● TASK ITEM
Print, exactly as they stand, the lines below from the one that has "Table 4. Associations" to the one that has "Figure 10: Measured", inclusive, leaving out the pictures.

● DATA FOR REVIEW
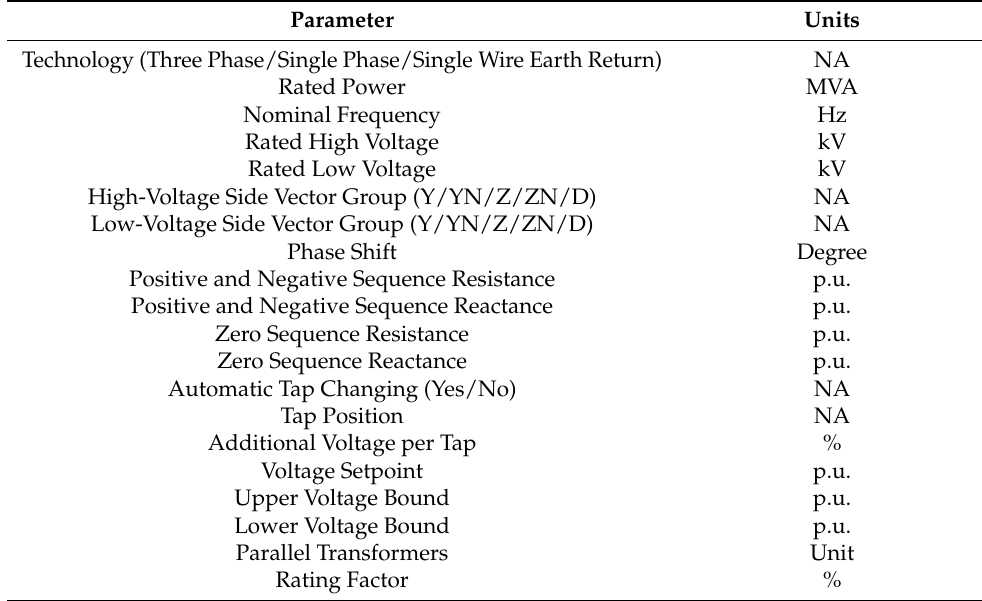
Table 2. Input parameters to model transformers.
* * *
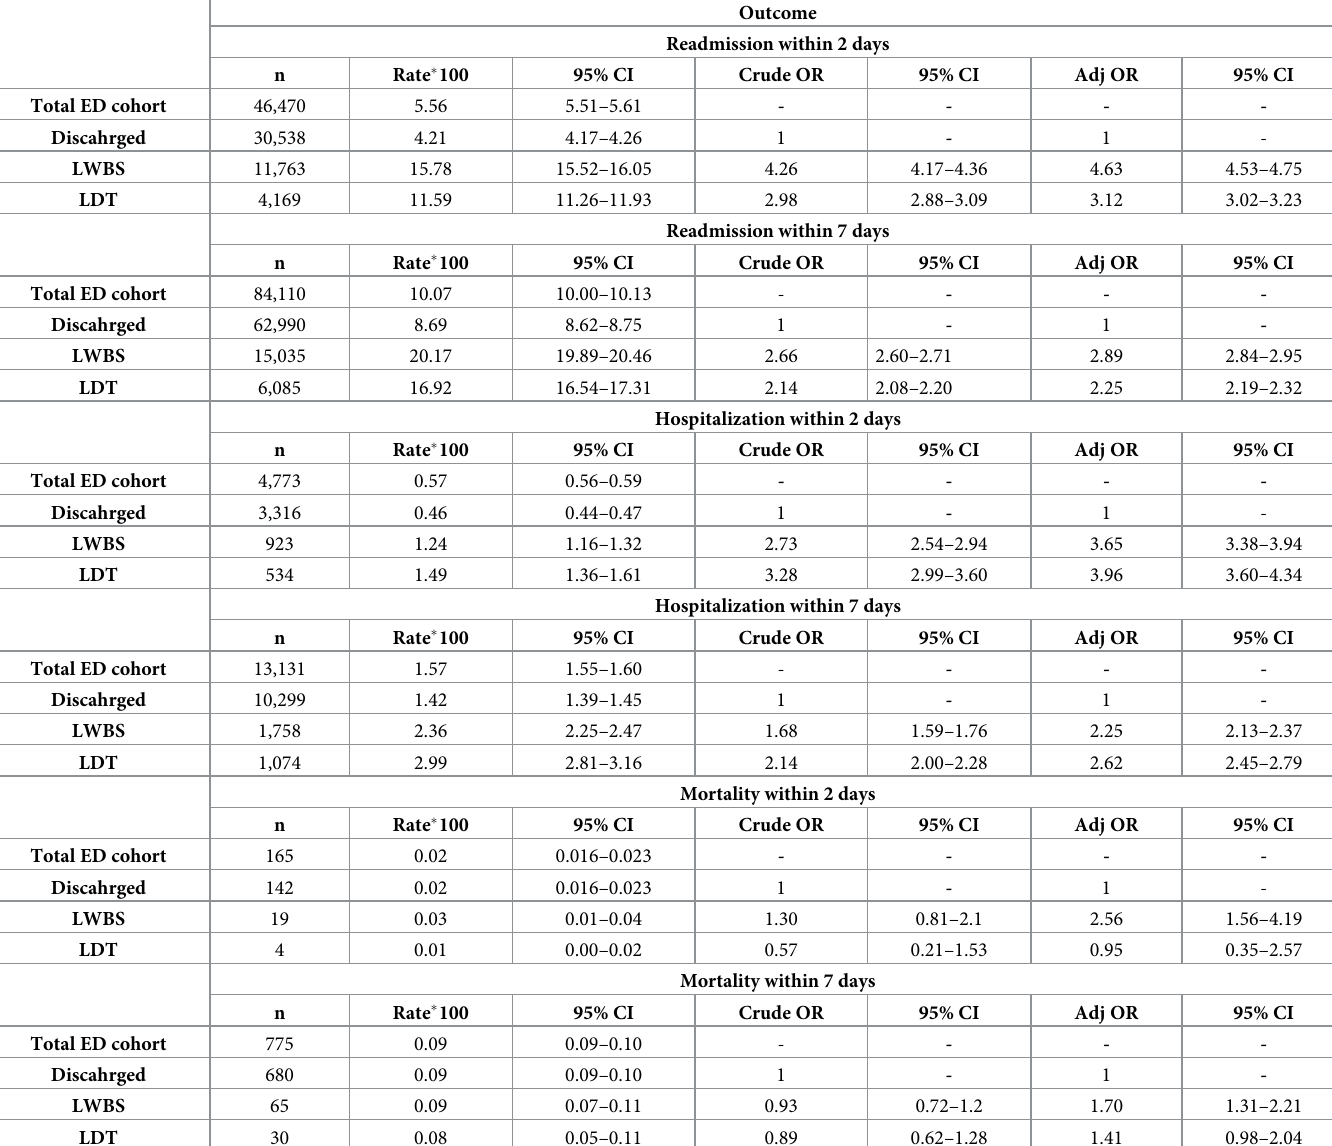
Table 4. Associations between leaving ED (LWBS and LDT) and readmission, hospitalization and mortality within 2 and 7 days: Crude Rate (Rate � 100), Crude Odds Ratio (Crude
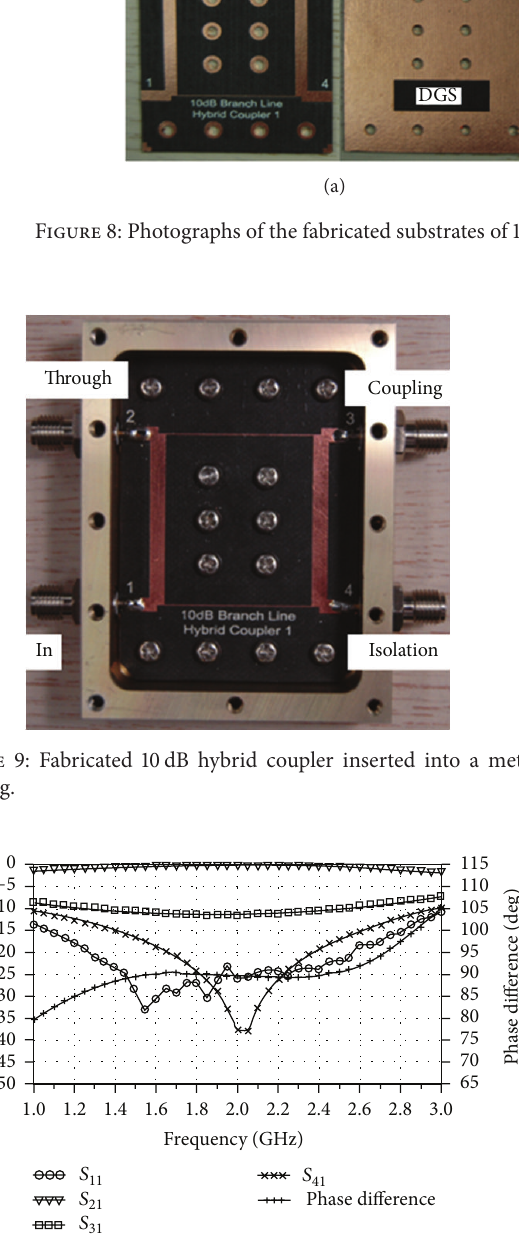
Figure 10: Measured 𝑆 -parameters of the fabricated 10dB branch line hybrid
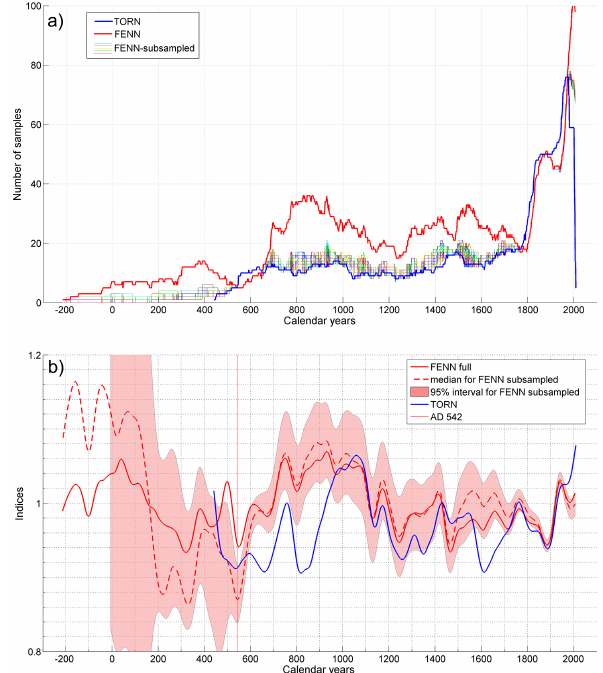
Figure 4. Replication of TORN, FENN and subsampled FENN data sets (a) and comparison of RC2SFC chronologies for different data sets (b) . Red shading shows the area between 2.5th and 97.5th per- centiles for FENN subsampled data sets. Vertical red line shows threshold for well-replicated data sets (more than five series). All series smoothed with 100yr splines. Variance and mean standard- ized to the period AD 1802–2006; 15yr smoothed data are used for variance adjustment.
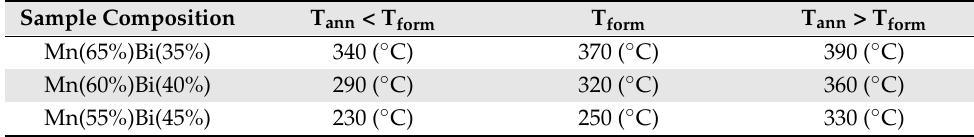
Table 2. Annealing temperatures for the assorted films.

● SOLUTION BELOW
Table 4. Associations between leaving ED (LWBS and LDT) and readmission, hospitalization and mortality within 2 and 7 days: Crude Rate (Rate � 100), Crude Odds Ratio (Crude
Figure 10: Measured 𝑆 -parameters of the fabricated 10dB branch line hybrid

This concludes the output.